Why aren’t you drinking?
It’s incredible how this question can really freak people out. Trust me; I get it. It used to freak me out too.
Before becoming a life coach, I worked in communications, so I’m pretty good at writing up rock-solid talking points. Give me a set of tough questions, and I’ll draft foolproof answers. But for a long time this question was impossible for me to crack.
What did I do? I ran from it.
I spent a ton of energy trying to dodge the question rather than face up to answering it. Mostly, I think I was afraid of having a explain myself. Like I needed a really good reason to prove that not drinking and being normal could go together.
Why is that? Why do we convince ourselves that we owe people an explanation?
Here’s what I noticed. The less I viewed my decision not to drink as a “big deal” the fewer reactions I got from people when I simply said, “I don’t drink.” When I made it a big deal, they made it a big deal.
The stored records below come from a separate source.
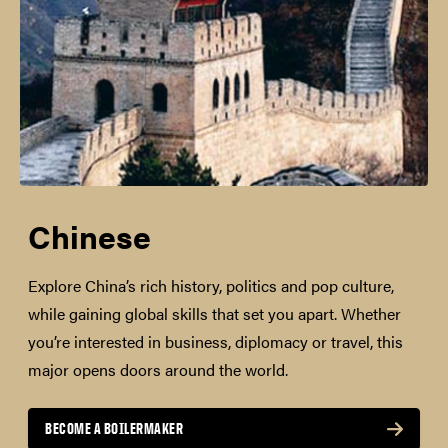
Chinese
Explore China’s rich history, politics and pop culture,
while gaining global skills that set you apart. Whether
you’re interested in business, diplomacy or travel, this
major opens doors around the world.
BECOME A BOILERMAKER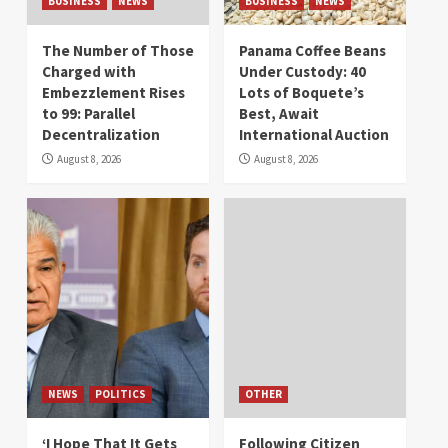
BUSINESS
NEWS
BUSINESS
NEWS
The Number of Those
Panama Coffee Beans
Charged with
Under Custody: 40
Embezzlement Rises
Lots of Boquete’s
to 99: Parallel
Best, Await
Decentralization
International Auction
August 8, 2026
August 8, 2026
NEWS
POLITICS
OTHER
‘I Hope That It Gets
Following Citizen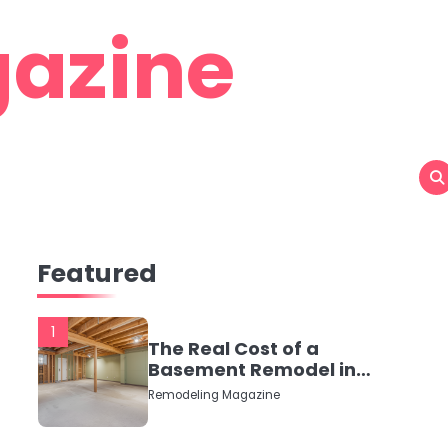
azine
Featured
1
The Real Cost of a
Basement Remodel in
2026 (No Fluff, Just
Remodeling Magazine
Numbers)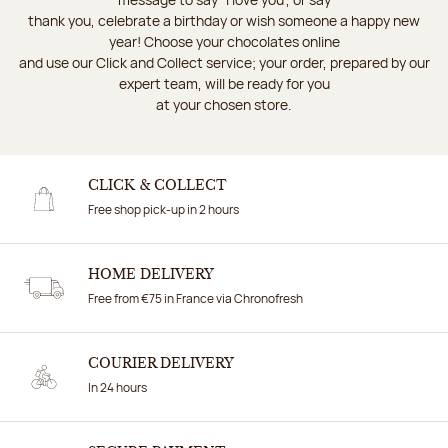
thank you, celebrate a birthday or wish someone a happy new
year! Choose your chocolates online
and use our Click and Collect service; your order, prepared by our
expert team, will be ready for you
at your chosen store.
CLICK & COLLECT
Free shop pick-up in 2 hours
HOME DELIVERY
Free from €75 in France via Chronofresh
COURIER DELIVERY
In 24 hours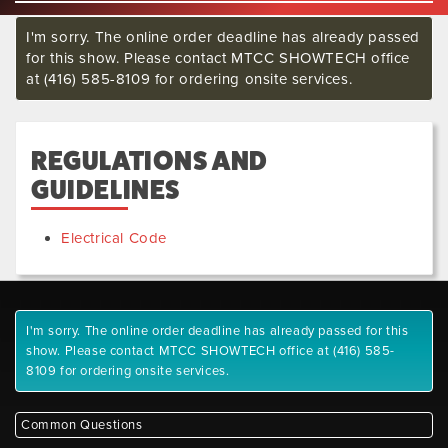
I'm sorry. The online order deadline has already passed
for this show. Please contact MTCC SHOWTECH office
at (416) 585-8109 for ordering onsite services.
REGULATIONS AND
GUIDELINES
Electrical Code
I'm sorry. The online order deadline has already passed for this
show. Please contact MTCC SHOWTECH office at (416) 585-
8109 for ordering onsite services.
Common Questions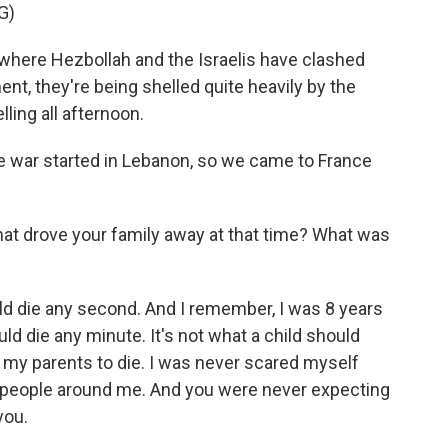
G)
here Hezbollah and the Israelis have clashed
ent, they're being shelled quite heavily by the
ling all afternoon.
the war started in Lebanon, so we came to France
t drove your family away at that time? What was
ould die any second. And I remember, I was 8 years
could die any minute. It's not what a child should
r my parents to die. I was never scared myself
e people around me. And you were never expecting
you.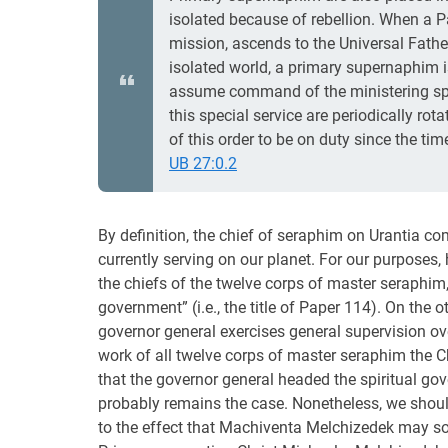
isolated because of rebellion. When a 
mission, ascends to the Universal Father,
isolated world, a primary supernaphim 
assume command of the ministering spir
this special service are periodically rot
of this order to be on duty since the ti
UB 27:0.2
By definition, the chief of seraphim on Urantia
currently serving on our planet. For our purposes, 
the chiefs of the twelve corps of master seraphim
government” (i.e., the title of Paper 114). On the o
governor general exercises general supervision over
work of all twelve corps of master seraphim the 
that the governor general headed the spiritual go
probably remains the case. Nonetheless, we should
to the effect that Machiventa Melchizedek may so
When I had thoughts and fears attached to that statement, the energy behind those words totally changed. I didn’t deliver them in a self-assured, who-cares kind of way because I didn’t believe my answer was a who-cares kind of thing. I thought it meant something about me. I thought it was a big deal, and that energy came through in my answer.
The more worried I was about the question, the more people pried.
Your work then is to understand what, if anything, your answer means about you. Is it a sign that something is wrong with you or a pretty insignificant detail among the hundreds, if not thousands, of details about yourself?
You get to decide. But remember it’s less about landing on the perfect response and more about deciding what you want your answer to mean about you.